Egg rolling, water games and meat pie wrestling are just some of the odd activities the energetic have indulged in over the centuries.

Something a bit more decorous however has been going on in London's Battersea Park for over 100 years.

Come Easter Monday and the Park resounds to the sound of wheels and whinnies.

It's the annual Harness Horse Parade which brings together more than 300 of the world's finest commercial and privately owned harness horses and carts.

The parade was the idea of Sir Walter Gilbey and Baroness Burdett-Coutts back in 1886.

Harness horse
Animal lovers with a commercial interest in harness horses, they devised the parade to promote the welfare of horses among fellow owners.

Now, the parade still promotes awareness but is also a competition to celebrate and keep alive the tradition of the commercial harness horse.

In a world of traffic congestion and pollution, vehicles of this kind are rarely seen. They are nonetheless more common than we think.

Bread vans, London trolleys, butcher's carts, Yorkshire flat carts, milk floats, fire engines - all evoke living memories of the horse's role in commerce as well as testifying to its continued use.

They are joined by gigs, broughams and other horsedrawn passenger vehicles as well as movie star horses from Braveheart, the Three Musketeers and Robin Hood, Prince of Thieves.

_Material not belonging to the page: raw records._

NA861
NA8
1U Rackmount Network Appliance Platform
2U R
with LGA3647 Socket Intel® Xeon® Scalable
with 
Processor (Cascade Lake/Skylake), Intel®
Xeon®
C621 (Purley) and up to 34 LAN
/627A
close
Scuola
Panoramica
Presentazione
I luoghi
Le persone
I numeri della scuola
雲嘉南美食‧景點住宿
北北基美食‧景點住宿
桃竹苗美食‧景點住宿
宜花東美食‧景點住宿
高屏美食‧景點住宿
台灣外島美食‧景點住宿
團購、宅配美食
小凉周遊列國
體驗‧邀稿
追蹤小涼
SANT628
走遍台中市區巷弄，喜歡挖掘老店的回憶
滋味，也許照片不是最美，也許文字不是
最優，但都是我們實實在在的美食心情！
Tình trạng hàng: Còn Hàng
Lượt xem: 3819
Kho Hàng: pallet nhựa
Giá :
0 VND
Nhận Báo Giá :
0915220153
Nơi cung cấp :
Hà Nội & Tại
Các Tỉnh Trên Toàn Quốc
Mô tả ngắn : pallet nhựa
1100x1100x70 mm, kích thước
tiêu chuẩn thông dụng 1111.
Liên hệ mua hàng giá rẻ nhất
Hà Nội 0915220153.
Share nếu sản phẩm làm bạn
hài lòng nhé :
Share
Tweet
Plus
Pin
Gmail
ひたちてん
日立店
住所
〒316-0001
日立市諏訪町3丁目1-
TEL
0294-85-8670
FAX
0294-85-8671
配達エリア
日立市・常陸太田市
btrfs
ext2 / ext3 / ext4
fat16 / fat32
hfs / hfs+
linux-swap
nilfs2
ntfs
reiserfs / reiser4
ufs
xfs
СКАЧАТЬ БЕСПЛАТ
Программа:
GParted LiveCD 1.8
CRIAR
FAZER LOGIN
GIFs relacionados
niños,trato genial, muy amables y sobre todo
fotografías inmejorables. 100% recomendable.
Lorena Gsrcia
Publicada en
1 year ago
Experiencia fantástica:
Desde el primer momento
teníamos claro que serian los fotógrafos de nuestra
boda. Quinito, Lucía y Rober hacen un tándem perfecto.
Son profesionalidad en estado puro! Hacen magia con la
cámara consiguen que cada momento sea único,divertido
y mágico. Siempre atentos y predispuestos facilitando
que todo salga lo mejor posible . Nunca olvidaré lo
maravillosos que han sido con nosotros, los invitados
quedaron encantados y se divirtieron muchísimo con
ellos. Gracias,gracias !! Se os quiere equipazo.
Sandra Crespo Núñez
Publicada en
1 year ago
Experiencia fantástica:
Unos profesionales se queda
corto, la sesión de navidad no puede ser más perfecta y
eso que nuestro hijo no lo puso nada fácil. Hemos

It is a visual feast as owner riders dress up in the colourful costumes to mark either their business or private livery.

Harness horse
"You will never see anything like it anywhere else in the world," says parade administrator Dulcie Mitchell. "It's a wonderful spectacle and owners come from all over the world to take part."

The holiday weekend ends after the Monday. But years ago nobody worked on the second Monday and Tuesday after Easter either.

Called Hocktide, it involved two more days of sports and celebrations - some of them very rough.

For instance on the Monday, gangs of women would take ropes and capture any man they came across insisting on a small amount of money from the victim before he was released.

The next day it was the men's turn. They would sometimes stretch a rope across the road and stop anyone passing, tying them up until the money was handed over.

The proceeds were supposed to go towards maintaining the church but were occasionally given to the poor people.

Admission to London's Battersea Park is free. Judging starts at 10.30 BST and the Grand Parade starts at 12.45.